*** Opening of MATERIAL PROVIDED ***

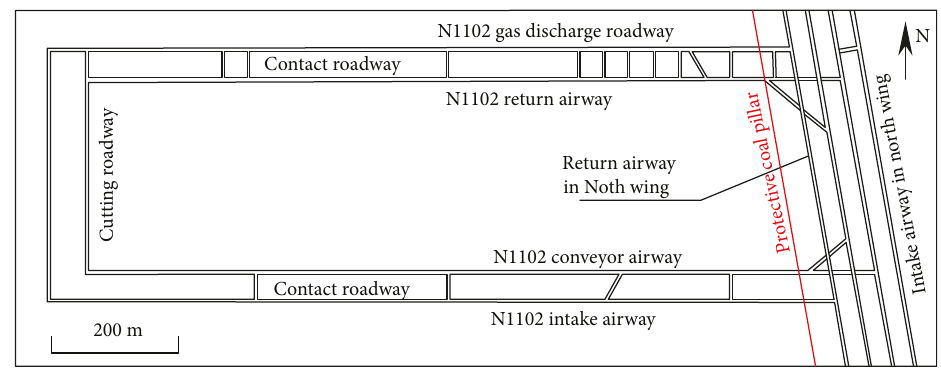
Figure 4: Schematic diagram of N1102 working face of Yuwu coal mine. Table 2: Overlying rock thickness and its mechanical parameters of N1102 working face.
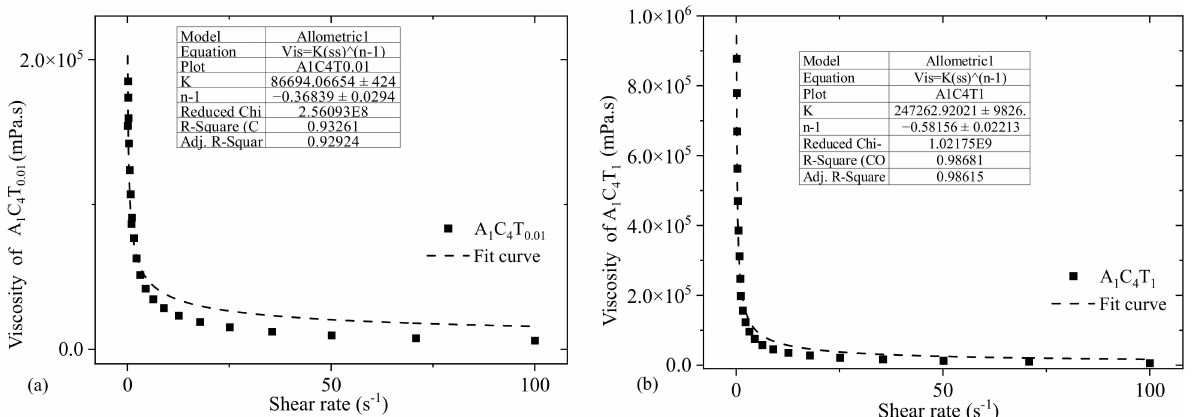
Figure 3. Estimating the values of shear thinning factors ( n and K ) of compositions ( a ) A 1 C 4 T 0.01 and ( b ) A 1 C 4 T 1 . For A 1 C 4 T 0.01 , n and K values were 0.64 and 86694 ± 424 (mPaS) with an R-square value of 0.929, whereas, for A 1 C 4 T 1 , n and K values were 0.42 and 247262 ± 9826 (mPaS) with an R-square value of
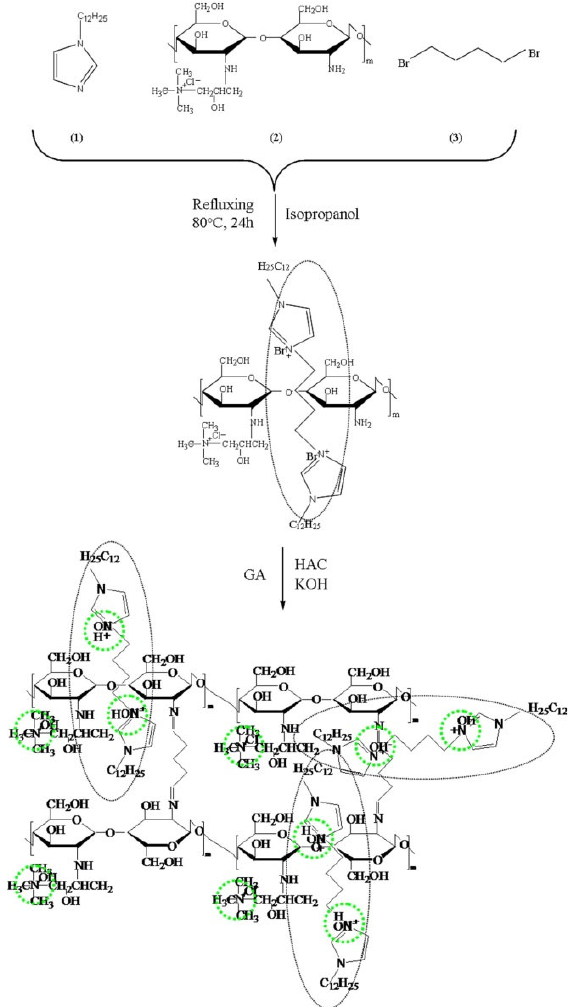
Figure 3. Synthetic procedure for anion exchange membranes. Reprinted with permission from Ref. [17]. Copyright 2015 Elsevier.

*** Close of MATERIAL PROVIDED ***

● TASK TO CARRY OUT
Nothing but the pictures may be dropped as you repeat the listing above exactly.

● WORKED SOLUTION
Figure 4: Schematic diagram of N1102 working face of Yuwu coal mine. Table 2: Overlying rock thickness and its mechanical parameters of N1102 working face.
Figure 3. Estimating the values of shear thinning factors ( n and K ) of compositions ( a ) A 1 C 4 T 0.01 and ( b ) A 1 C 4 T 1 . For A 1 C 4 T 0.01 , n and K values were 0.64 and 86694 ± 424 (mPaS) with an R-square value of 0.929, whereas, for A 1 C 4 T 1 , n and K values were 0.42 and 247262 ± 9826 (mPaS) with an R-square value of
Figure 3. Synthetic procedure for anion exchange membranes. Reprinted with permission from Ref. [17]. Copyright 2015 Elsevier.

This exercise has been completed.